**The problem:**
Once every line in the data that follows has been checked for the word "Torino", give only the number of lines that hold it.

----------------

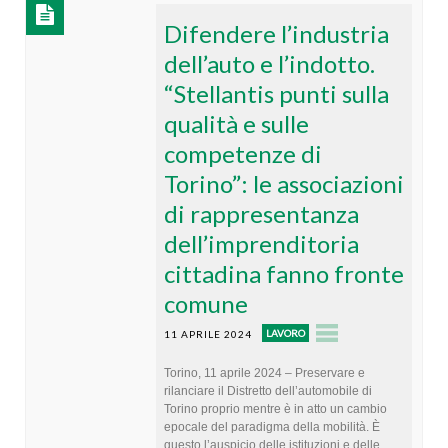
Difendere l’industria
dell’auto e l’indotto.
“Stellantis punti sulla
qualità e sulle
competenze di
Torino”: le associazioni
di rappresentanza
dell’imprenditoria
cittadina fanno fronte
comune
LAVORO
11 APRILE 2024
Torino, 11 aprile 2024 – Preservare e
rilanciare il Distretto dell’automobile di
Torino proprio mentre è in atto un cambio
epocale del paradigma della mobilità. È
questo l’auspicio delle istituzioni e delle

----------------

**Solution for this task:**
3